* DIRECTIONS FOR THIS TASK: Pick up the news article on the UC overpayment notices sent to UAW strikers and continue it from its final sentence.

* EXTRACT:
• • • •

Following last fall’s academic strike, United Auto Workers, or UAW, members are receiving overpayment notices from the UC Office of the President, or UCOP.
Tanzil Chowdhury, unit chair of UAW 2865 at UC Berkeley and graduate student research assistant in the material science engineering department, said UAW members began receiving letters about overpayment notices two weeks ago for about $2,000 per worker.
“We did not get any direct notice from the university that this was happening,” Chowdhury said. “(UCOP) sent notices out eight months after we were on strike and have not provided options that don’t financially burden members, have not provided real accounting for the numbers requested and no system to dispute the amount requests.”
The UAW is currently evaluating how many workers have received notices, he added.
Chowdhury alleged that UCOP’s response indicates that the overpayment notices are not being requested in a lawful manner.

• • • •

* STUDY MATERIAL:
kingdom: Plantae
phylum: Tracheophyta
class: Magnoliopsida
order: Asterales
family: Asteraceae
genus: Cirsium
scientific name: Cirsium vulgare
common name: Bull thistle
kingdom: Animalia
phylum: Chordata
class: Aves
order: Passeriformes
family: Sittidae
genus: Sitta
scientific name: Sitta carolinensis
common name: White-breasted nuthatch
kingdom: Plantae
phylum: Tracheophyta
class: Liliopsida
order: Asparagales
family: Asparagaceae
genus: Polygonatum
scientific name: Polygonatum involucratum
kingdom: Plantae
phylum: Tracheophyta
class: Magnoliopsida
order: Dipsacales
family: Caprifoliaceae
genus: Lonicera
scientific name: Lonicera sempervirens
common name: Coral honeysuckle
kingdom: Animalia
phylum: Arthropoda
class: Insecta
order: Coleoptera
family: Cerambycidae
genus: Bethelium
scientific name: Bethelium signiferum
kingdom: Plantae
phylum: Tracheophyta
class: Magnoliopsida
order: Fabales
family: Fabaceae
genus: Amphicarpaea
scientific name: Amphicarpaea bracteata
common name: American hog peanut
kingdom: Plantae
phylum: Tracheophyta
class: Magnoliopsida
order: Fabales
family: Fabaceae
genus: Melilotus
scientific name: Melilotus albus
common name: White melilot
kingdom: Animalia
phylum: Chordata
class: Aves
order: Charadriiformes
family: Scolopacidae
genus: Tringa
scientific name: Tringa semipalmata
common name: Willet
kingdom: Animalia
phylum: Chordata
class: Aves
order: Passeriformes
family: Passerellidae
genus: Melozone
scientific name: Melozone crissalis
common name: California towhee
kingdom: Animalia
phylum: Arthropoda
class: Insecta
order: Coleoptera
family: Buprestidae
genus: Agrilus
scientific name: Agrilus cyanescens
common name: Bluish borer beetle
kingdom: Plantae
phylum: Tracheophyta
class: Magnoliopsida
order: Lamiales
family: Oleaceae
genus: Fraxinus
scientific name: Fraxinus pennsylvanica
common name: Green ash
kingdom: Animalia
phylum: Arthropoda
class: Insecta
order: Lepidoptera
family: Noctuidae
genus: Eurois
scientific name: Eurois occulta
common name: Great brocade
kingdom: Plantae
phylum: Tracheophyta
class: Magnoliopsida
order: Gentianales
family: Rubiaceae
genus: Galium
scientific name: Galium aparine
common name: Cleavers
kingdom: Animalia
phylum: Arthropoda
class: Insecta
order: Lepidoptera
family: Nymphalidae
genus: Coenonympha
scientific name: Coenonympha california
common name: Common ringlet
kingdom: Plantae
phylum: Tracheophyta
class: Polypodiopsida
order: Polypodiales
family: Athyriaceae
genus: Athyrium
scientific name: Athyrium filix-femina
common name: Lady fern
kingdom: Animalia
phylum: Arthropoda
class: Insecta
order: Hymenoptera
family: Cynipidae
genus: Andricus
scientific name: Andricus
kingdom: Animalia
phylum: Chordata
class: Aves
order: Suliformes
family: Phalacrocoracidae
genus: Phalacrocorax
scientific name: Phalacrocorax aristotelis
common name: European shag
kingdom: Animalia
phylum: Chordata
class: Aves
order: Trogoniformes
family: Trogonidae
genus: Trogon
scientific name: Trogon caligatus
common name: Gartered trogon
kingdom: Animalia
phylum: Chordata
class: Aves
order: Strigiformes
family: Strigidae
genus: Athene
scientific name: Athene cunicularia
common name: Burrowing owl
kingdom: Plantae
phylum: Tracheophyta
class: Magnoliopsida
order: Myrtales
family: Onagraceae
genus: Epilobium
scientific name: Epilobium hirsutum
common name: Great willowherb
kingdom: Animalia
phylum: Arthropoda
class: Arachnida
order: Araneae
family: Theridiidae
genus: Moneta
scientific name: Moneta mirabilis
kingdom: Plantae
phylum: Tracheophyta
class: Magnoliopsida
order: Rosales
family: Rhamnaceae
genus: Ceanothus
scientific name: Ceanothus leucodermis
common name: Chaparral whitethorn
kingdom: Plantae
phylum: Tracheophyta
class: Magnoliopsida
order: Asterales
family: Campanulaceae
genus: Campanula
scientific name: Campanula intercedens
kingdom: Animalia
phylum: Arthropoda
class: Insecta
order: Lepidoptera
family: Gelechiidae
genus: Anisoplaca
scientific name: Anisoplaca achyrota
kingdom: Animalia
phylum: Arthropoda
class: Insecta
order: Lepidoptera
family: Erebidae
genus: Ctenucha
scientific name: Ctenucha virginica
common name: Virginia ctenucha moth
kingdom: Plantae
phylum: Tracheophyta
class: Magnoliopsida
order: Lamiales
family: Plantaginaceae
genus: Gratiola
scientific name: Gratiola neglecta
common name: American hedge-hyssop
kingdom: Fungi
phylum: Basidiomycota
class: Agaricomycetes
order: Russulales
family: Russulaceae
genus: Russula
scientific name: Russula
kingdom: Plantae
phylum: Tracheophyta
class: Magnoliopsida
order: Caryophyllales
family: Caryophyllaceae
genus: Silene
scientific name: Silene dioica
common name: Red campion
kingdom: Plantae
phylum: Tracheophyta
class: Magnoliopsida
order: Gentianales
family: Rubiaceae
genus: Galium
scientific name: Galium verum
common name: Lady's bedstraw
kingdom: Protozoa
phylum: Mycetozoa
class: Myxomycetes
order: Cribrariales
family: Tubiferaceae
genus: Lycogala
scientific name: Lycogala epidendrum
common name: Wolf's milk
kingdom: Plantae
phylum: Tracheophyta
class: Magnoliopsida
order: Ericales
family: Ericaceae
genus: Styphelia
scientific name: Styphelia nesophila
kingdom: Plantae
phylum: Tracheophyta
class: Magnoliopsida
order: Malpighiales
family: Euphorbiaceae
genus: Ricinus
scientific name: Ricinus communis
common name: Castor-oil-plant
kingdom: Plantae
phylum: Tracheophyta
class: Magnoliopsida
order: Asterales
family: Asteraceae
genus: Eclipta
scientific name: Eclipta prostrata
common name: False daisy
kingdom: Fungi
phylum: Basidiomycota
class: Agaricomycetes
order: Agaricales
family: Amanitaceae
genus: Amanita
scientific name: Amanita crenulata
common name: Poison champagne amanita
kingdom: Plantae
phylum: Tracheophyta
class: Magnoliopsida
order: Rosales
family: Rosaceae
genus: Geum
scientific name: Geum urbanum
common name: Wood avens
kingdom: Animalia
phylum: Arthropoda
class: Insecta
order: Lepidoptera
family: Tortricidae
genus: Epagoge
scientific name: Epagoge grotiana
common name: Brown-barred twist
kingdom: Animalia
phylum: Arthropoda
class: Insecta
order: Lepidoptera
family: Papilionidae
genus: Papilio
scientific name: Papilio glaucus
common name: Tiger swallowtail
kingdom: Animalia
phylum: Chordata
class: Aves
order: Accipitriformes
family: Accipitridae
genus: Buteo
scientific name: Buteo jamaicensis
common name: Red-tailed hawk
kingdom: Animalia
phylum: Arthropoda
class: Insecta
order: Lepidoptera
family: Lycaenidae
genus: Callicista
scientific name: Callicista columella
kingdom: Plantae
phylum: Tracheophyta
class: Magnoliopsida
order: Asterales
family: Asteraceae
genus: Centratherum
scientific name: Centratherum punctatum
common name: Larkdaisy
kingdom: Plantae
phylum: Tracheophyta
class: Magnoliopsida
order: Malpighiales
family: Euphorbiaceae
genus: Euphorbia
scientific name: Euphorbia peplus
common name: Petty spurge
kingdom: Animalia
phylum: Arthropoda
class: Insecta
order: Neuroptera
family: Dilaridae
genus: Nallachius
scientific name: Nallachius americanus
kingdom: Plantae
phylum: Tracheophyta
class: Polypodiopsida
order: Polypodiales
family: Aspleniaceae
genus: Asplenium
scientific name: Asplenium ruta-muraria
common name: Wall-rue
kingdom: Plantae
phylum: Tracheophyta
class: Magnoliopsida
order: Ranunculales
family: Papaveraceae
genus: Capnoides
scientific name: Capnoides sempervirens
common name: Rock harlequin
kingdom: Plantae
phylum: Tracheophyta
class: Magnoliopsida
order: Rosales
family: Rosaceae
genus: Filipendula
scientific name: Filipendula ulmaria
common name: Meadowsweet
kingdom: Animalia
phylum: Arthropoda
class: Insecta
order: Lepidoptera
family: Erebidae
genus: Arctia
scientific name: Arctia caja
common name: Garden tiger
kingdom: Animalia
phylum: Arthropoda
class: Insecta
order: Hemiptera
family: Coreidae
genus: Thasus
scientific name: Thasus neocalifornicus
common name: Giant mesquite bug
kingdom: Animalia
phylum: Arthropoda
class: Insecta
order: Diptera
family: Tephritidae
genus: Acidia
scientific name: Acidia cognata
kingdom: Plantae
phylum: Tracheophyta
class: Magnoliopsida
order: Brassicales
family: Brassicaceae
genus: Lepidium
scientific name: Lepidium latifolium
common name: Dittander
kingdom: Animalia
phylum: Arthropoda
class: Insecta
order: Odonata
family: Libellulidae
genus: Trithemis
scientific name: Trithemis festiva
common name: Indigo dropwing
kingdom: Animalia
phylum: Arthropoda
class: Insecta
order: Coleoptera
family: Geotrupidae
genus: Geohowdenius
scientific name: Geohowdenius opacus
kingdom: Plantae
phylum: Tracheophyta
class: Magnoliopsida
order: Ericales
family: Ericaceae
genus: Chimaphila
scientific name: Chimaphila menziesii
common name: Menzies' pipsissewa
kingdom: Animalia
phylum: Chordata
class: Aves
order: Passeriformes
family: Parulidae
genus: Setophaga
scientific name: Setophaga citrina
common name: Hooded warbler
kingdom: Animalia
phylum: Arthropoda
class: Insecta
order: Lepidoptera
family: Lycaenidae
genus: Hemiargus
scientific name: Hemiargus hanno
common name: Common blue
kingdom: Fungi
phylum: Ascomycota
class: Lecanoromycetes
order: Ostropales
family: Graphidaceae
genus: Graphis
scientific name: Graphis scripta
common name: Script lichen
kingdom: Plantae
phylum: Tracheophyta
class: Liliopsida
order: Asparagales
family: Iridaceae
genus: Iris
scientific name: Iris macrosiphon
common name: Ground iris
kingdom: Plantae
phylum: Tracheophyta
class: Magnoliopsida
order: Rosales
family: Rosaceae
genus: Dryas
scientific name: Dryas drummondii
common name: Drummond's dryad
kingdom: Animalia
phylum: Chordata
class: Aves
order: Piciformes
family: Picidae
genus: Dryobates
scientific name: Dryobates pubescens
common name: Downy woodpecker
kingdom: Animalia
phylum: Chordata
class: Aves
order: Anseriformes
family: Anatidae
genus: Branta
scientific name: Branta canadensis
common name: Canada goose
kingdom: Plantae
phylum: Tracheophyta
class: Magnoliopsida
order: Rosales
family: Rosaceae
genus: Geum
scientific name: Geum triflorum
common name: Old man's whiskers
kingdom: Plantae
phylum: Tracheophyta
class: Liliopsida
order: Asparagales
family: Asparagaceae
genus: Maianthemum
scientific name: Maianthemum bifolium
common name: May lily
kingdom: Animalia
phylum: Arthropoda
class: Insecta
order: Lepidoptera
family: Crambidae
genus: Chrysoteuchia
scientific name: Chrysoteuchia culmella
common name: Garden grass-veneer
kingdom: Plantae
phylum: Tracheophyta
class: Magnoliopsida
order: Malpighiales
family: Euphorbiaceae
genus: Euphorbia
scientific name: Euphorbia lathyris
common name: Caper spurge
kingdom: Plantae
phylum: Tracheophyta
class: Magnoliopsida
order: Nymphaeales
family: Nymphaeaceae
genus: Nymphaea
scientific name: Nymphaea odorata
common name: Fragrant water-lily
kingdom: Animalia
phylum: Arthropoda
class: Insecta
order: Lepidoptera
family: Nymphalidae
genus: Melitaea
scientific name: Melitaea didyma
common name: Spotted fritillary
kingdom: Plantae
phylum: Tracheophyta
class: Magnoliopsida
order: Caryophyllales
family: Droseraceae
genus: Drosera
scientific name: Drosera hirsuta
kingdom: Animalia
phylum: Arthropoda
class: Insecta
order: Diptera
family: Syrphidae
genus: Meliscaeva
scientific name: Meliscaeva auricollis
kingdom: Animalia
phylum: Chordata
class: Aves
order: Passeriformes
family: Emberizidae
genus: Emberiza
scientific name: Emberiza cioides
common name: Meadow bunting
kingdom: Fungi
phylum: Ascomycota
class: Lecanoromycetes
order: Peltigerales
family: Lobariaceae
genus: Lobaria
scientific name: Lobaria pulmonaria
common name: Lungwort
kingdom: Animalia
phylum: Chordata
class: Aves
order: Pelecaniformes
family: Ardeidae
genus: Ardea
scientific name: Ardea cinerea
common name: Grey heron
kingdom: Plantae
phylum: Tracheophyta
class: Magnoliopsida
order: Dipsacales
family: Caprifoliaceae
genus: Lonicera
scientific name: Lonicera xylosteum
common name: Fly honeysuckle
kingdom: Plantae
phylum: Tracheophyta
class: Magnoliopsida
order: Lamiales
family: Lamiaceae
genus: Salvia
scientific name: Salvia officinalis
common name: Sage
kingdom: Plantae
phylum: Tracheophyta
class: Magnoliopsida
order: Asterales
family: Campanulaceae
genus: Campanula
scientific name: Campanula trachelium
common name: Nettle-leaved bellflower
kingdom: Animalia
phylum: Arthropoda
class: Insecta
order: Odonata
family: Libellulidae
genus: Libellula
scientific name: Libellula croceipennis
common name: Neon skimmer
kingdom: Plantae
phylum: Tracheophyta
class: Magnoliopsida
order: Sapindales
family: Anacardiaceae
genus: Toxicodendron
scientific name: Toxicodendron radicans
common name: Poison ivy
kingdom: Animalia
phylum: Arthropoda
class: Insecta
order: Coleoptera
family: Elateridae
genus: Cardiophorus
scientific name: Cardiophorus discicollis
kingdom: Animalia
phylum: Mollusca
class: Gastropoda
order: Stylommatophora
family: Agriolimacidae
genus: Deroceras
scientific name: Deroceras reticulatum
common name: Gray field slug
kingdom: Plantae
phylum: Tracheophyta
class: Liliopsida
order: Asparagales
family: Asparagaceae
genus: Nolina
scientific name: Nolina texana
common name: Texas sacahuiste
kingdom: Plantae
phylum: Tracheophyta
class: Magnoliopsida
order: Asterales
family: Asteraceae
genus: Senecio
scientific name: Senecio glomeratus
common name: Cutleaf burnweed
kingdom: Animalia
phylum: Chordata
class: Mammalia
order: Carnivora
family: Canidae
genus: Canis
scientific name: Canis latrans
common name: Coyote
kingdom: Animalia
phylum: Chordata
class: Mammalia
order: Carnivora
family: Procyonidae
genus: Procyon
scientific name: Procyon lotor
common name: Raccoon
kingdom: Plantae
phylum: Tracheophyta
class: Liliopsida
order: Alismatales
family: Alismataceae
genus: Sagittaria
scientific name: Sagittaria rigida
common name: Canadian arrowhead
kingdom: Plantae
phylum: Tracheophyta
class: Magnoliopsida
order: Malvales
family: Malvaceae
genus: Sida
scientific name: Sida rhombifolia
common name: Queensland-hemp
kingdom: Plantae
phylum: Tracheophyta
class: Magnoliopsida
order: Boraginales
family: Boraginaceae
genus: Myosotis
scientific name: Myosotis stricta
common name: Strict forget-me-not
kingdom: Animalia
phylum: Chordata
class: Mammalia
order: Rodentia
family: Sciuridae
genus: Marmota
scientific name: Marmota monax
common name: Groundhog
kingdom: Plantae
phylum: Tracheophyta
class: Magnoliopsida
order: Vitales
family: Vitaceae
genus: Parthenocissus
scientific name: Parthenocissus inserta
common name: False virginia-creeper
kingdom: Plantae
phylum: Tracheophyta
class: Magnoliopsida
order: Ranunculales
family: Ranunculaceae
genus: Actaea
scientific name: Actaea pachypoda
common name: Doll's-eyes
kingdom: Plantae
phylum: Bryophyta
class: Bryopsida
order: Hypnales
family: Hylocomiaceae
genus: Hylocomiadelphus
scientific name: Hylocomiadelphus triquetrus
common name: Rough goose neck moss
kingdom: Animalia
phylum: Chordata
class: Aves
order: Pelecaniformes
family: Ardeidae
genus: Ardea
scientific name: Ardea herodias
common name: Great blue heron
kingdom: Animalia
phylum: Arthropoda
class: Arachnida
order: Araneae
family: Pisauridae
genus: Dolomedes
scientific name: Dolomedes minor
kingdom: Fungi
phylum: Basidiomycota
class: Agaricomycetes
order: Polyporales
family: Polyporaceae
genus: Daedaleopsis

• • • •

* RESULT:
“In the context of numerous contract violations since we have signed our contracts and our attempts to make sure they are followed, the University has done widespread retaliation attempts,” Chowdhury alleged. “(We) can not help but read this as another part of the retaliatory puzzle.”
He further alleged that since signing contracts eight months ago, there have been numerous violations, and at UC San Diego, some UAW members faced student misconduct charges and arrests.
Further allegations against the UC, Chowdhury noted, include a wide range of contract violations such as disregarding the respectful work environment article, bullying, improper appointment of members, health and safety issues and late or inaccurate paychecks.
“The contract is only as strong as our ability to enforce it, and the University’s retaliation is something we are not going to let stand,” Chowdhury said. “We will keep fighting — we are going to win.”
Ana Sanz Matias, who recently finished her contract as a postdoctoral scholar at the Lawrence Berkeley National Lab, or LBNL, received an overpayment letter from LBNL.
Sanz Matias, an international scholar who has left the country, received the letter on July 25, a month after her contract ended in June.
“I was surprised,” Sanz Matias said. “The letter had no details with employee numbers, specific numbers or money I had to give back. Apparently, we should be given some repayment options, but that was not clear at all in the letter.”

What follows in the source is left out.